# [ACTION ITEM]
Locate the word "WithXxx" in the entries below, then gather every line that holds it.

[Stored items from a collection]
....
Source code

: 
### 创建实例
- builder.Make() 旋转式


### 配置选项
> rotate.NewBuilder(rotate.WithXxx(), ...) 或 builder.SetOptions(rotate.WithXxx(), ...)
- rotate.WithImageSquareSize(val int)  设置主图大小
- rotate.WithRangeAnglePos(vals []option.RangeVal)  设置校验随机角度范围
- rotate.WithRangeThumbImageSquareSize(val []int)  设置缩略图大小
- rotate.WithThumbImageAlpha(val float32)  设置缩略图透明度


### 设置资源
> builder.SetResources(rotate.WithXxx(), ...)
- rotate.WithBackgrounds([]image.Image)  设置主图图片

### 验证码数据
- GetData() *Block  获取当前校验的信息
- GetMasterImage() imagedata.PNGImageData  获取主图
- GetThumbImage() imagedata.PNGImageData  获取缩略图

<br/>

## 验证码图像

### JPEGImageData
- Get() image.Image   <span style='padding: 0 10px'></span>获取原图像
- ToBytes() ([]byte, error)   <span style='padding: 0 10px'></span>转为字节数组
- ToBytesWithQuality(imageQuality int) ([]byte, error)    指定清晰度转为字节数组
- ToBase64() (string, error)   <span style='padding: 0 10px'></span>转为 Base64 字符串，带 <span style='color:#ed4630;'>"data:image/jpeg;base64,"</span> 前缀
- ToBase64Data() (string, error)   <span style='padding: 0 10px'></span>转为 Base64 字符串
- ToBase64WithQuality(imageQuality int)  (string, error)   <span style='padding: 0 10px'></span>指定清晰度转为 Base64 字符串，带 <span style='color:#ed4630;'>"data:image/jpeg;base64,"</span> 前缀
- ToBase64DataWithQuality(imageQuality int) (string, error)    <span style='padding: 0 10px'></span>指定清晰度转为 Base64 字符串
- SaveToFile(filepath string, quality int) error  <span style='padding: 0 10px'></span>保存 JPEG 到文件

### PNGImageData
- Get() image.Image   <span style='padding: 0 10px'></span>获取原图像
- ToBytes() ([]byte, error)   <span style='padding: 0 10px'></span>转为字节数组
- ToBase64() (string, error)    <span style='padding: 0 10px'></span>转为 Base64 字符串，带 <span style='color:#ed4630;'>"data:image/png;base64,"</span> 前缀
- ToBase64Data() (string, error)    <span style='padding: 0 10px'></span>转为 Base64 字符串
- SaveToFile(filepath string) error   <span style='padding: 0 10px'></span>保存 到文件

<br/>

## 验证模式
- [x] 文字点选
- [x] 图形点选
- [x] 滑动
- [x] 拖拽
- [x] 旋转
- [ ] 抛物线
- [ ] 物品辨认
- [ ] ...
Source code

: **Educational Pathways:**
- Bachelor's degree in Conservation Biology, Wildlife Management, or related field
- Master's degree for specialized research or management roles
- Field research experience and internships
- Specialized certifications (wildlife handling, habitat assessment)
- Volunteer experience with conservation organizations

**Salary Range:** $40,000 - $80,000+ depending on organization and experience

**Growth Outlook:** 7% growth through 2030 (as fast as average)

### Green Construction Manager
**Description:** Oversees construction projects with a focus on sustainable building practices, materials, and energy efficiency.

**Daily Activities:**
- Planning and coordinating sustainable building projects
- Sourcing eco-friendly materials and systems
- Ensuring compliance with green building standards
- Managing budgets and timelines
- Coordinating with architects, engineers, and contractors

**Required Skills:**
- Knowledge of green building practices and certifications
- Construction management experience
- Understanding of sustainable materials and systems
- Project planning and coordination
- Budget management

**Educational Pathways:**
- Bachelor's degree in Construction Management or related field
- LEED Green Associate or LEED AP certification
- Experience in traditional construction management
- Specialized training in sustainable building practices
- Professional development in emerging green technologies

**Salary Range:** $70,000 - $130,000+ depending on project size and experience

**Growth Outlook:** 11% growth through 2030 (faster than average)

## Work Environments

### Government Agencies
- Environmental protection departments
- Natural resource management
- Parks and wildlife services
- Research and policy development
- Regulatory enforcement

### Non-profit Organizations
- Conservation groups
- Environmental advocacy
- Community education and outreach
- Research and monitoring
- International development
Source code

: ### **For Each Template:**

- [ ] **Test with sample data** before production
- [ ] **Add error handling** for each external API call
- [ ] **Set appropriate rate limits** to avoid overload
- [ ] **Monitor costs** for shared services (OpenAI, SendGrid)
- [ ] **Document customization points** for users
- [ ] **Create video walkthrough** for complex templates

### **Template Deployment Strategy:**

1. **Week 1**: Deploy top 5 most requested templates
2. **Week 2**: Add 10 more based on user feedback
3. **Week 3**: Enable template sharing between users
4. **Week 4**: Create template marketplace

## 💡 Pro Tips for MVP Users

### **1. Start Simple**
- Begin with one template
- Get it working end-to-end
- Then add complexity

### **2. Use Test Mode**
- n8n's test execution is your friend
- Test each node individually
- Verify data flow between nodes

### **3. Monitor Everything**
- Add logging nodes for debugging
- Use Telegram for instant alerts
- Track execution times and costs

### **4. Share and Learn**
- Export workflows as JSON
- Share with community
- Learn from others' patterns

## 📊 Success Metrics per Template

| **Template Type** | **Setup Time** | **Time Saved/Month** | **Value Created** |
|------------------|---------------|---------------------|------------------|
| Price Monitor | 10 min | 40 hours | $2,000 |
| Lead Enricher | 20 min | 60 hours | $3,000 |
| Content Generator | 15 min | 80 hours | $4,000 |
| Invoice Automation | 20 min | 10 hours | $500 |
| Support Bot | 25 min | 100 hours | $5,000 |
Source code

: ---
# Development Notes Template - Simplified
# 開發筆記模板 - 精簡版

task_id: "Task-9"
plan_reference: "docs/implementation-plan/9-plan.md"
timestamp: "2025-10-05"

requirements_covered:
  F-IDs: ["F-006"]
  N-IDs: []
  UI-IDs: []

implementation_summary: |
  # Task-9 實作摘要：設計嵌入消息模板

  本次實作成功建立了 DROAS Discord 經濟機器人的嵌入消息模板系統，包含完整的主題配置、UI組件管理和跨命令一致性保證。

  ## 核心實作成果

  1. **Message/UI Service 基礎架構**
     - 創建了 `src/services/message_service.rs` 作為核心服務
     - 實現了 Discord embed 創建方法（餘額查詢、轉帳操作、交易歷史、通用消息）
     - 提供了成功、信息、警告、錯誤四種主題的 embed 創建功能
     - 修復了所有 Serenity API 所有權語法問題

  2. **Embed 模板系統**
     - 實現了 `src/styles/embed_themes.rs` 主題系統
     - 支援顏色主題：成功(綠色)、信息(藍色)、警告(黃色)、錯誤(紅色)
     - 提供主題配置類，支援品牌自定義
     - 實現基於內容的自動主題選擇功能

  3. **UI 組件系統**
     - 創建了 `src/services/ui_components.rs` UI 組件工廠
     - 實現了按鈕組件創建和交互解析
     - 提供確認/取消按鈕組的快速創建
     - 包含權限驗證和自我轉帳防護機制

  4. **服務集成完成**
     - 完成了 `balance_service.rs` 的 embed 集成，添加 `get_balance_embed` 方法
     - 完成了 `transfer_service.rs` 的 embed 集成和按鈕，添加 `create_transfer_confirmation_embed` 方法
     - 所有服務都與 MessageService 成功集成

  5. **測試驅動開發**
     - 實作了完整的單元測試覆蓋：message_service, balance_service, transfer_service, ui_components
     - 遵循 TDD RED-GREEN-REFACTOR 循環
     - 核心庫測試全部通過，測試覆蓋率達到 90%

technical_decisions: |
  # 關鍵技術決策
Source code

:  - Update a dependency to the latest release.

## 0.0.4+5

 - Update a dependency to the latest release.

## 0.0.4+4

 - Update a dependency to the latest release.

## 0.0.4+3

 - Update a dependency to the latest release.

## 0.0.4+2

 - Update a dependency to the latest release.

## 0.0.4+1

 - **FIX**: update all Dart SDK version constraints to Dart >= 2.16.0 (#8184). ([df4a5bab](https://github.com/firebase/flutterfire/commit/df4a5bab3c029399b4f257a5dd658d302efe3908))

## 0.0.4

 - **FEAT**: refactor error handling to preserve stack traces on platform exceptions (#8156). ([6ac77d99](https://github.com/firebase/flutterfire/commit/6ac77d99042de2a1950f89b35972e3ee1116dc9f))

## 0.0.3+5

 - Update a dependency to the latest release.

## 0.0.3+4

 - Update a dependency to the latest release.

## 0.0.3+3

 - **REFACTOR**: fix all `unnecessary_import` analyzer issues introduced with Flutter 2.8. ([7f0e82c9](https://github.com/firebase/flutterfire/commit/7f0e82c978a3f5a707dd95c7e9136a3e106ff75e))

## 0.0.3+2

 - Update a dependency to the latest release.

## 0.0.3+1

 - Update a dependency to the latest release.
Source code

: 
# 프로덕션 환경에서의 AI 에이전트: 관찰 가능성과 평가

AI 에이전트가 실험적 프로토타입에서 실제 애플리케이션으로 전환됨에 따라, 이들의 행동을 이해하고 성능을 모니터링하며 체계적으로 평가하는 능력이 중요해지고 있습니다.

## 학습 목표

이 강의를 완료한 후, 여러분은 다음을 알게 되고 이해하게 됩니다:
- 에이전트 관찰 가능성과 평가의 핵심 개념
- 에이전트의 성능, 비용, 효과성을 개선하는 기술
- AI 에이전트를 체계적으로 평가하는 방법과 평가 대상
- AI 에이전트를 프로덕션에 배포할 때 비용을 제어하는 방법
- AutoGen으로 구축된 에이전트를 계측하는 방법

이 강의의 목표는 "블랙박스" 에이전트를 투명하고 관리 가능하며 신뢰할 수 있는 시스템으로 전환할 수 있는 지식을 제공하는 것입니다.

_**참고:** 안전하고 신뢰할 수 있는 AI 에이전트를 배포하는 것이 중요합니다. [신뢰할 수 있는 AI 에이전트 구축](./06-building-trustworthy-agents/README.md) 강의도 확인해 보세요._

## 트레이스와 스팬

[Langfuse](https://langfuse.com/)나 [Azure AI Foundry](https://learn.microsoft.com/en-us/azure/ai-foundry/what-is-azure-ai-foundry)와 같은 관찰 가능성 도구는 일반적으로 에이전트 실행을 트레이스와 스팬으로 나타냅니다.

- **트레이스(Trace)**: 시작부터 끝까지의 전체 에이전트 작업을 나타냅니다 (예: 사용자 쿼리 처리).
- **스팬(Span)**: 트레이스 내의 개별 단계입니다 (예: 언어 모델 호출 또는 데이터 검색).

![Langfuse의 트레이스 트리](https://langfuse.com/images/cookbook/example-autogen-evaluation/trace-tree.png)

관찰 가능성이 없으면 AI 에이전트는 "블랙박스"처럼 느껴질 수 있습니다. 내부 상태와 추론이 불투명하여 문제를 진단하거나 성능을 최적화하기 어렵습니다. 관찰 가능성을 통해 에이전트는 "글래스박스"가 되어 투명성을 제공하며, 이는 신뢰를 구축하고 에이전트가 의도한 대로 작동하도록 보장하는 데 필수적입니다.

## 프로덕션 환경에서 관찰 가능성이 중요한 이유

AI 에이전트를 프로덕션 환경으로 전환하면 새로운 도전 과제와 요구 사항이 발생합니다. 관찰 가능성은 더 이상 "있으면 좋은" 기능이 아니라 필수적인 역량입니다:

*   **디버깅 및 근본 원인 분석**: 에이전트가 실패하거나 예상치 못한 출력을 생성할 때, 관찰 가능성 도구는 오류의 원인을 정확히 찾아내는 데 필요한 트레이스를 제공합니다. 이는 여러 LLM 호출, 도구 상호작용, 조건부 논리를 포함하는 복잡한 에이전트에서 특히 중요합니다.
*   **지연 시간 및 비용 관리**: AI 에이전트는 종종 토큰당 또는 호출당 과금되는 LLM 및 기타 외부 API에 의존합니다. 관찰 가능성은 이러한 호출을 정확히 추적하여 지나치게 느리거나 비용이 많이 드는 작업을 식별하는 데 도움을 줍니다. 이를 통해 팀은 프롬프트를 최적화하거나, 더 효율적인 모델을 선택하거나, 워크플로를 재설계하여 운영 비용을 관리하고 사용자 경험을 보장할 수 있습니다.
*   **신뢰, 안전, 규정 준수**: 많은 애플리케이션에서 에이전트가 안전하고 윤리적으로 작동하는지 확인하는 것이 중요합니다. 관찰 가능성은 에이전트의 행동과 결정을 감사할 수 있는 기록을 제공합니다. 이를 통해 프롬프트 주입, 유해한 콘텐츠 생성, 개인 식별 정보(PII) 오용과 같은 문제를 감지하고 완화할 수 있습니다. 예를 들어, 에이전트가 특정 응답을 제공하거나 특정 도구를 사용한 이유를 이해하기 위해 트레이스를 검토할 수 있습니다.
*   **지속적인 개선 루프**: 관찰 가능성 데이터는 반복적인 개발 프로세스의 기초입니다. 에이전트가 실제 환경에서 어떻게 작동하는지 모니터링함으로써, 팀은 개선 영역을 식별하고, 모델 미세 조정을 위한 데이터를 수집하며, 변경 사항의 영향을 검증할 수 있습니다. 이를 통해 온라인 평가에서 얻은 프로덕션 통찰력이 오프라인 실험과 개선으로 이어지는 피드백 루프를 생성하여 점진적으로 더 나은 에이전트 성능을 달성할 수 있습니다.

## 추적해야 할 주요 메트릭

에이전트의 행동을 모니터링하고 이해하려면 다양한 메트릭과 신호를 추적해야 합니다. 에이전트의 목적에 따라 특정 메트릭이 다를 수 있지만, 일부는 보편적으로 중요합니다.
....
# [REPLY TO THE TASK]
> rotate.NewBuilder(rotate.WithXxx(), ...) 或 builder.SetOptions(rotate.WithXxx(), ...)
> builder.SetResources(rotate.WithXxx(), ...)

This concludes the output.